_INSTRUCTION_: Starting at the line that contains "công lò nhuộm", return every line through the end of the data exactly, without pictures.

■ ■ ■ ■ ■ ■ ■

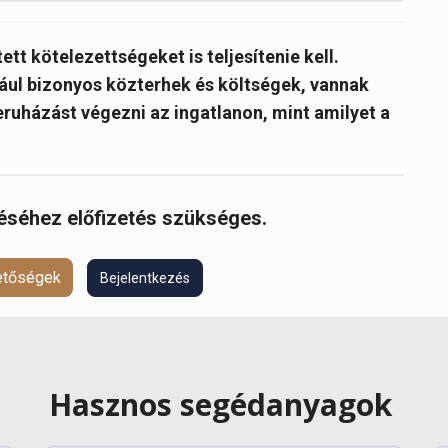
tt kötelezettségeket is teljesítenie kell.
dául bizonyos közterhek és költségek, vannak
eruházást végezni az ingatlanon, mint amilyet a
réséhez előfizetés szükséges.
hetőségek
Bejelentkezés
Hasznos segédanyagok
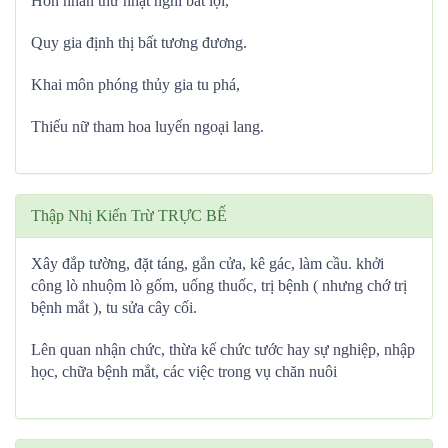
Hôn nhân thử nhật nghi bất lợi,
Quy gia định thị bất tương đương.
Khai môn phóng thủy gia tu phá,
Thiếu nữ tham hoa luyến ngoại lang.
Thập Nhị Kiến Trừ TRỰC BẾ
Xây đắp tường, đặt táng, gắn cửa, kê gác, làm cầu. khởi
công lò nhuộm lò gốm, uống thuốc, trị bệnh ( nhưng chớ trị
bệnh mắt ), tu sửa cây cối.
Lên quan nhận chức, thừa kế chức tước hay sự nghiệp, nhập
học, chữa bệnh mắt, các việc trong vụ chăn nuôi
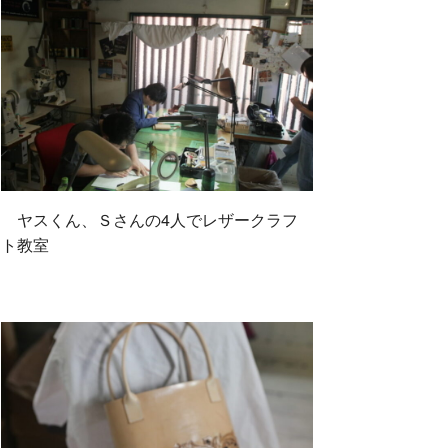
ヤスくん、Ｓさんの4人でレザークラフ
ト教室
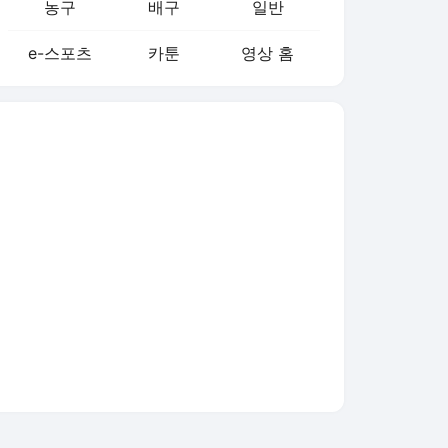
농구
배구
일반
e-스포츠
카툰
영상 홈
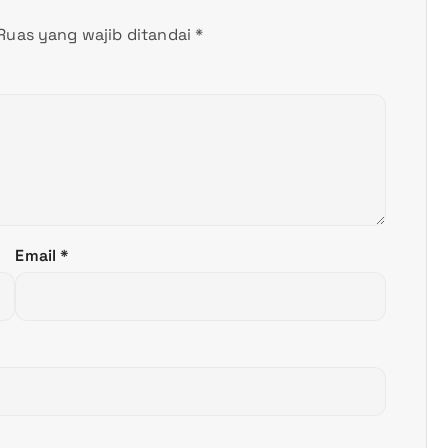
Ruas yang wajib ditandai
*
Email
*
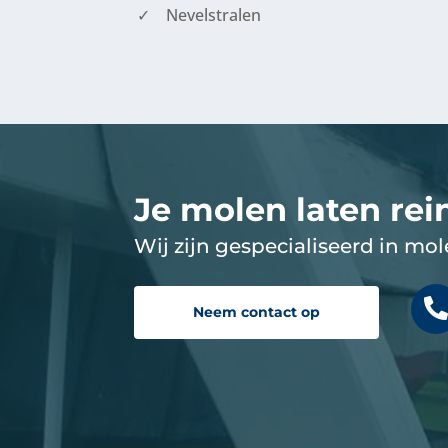
Nevelstralen
Je molen laten rei
Wij zijn gespecialiseerd in mo
Neem contact op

■ ■ ■ ■ ■ ■ ■

_EXPECTED ANSWER_:
công lò nhuộm lò gốm, uống thuốc, trị bệnh ( nhưng chớ trị
bệnh mắt ), tu sửa cây cối.
Lên quan nhận chức, thừa kế chức tước hay sự nghiệp, nhập
học, chữa bệnh mắt, các việc trong vụ chăn nuôi
ヤスくん、Ｓさんの4人でレザークラフ
ト教室
농구
배구
일반
e-스포츠
카툰
영상 홈
Ruas yang wajib ditandai
*
Email
*
Nevelstralen
Je molen laten rei
Wij zijn gespecialiseerd in mo
Neem contact op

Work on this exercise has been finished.